Data in this exercise -

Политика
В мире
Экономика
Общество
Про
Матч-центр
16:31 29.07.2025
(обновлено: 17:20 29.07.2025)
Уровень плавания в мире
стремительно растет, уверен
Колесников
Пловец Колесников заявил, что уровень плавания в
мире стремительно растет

Required action - Reproduce the text of the records above line for line, keeping every character and line break unchanged.

Worked solution -
Политика
В мире
Экономика
Общество
Про
Матч-центр
16:31 29.07.2025
(обновлено: 17:20 29.07.2025)
Уровень плавания в мире
стремительно растет, уверен
Колесников
Пловец Колесников заявил, что уровень плавания в
мире стремительно растет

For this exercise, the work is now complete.